> Problem statement: Copy every line of the listing below word for word, and leave the pictures out of your answer.

> Provided material:

┄┄┄┄┄┄

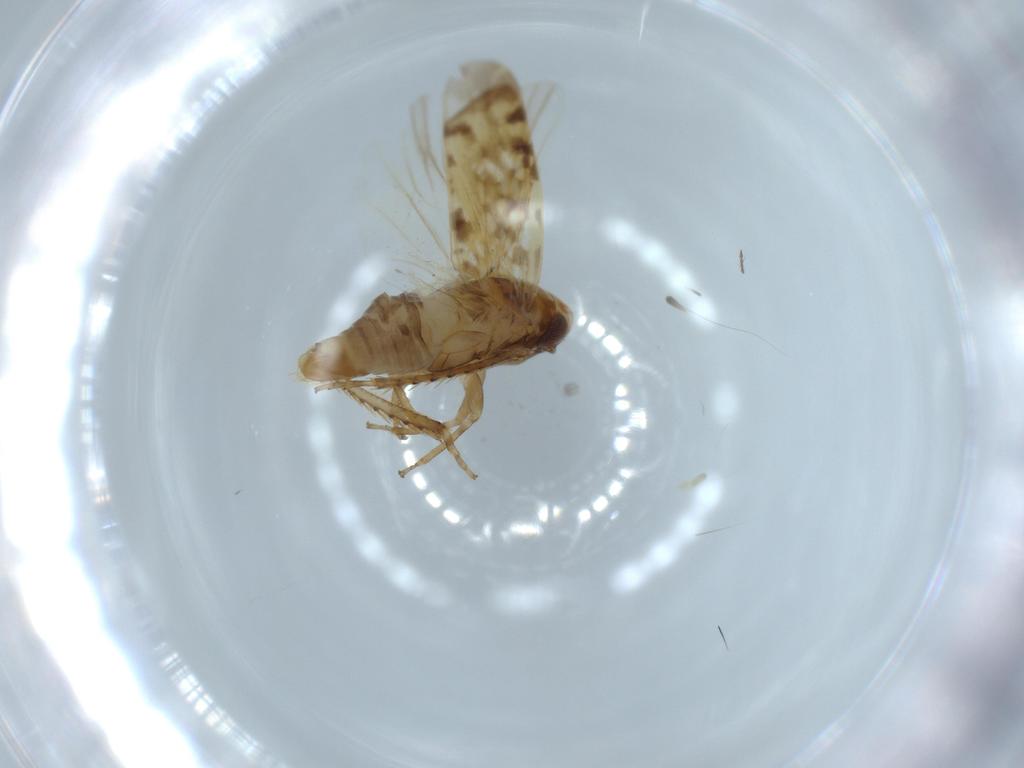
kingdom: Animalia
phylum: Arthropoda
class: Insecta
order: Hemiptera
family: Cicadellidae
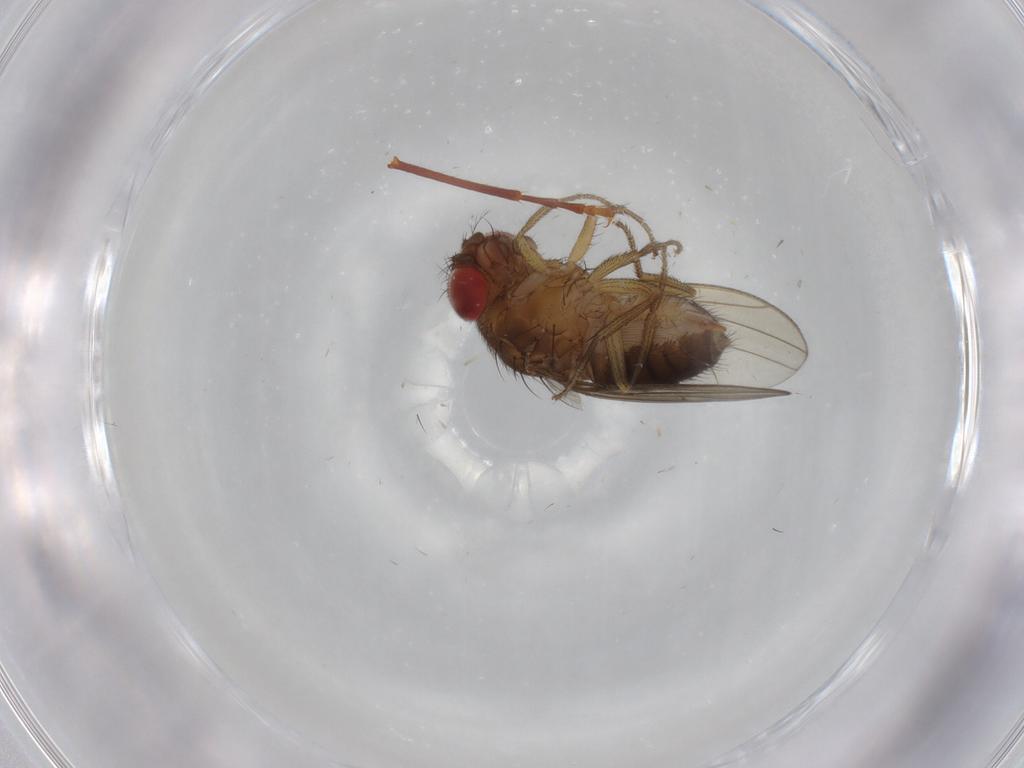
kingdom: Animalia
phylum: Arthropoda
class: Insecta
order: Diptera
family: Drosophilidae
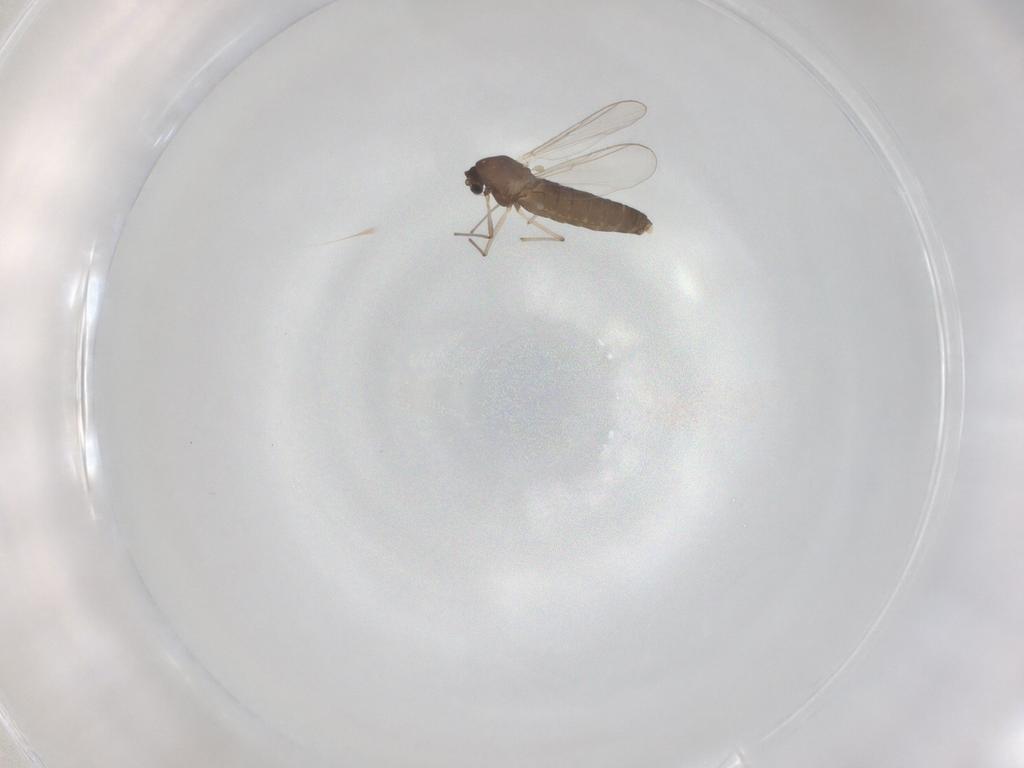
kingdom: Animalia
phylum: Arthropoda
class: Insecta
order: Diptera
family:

┄┄┄┄┄┄

> Exercise result:
kingdom: Animalia
phylum: Arthropoda
class: Insecta
order: Hemiptera
family: Cicadellidae
kingdom: Animalia
phylum: Arthropoda
class: Insecta
order: Diptera
family: Drosophilidae
kingdom: Animalia
phylum: Arthropoda
class: Insecta
order: Diptera
family:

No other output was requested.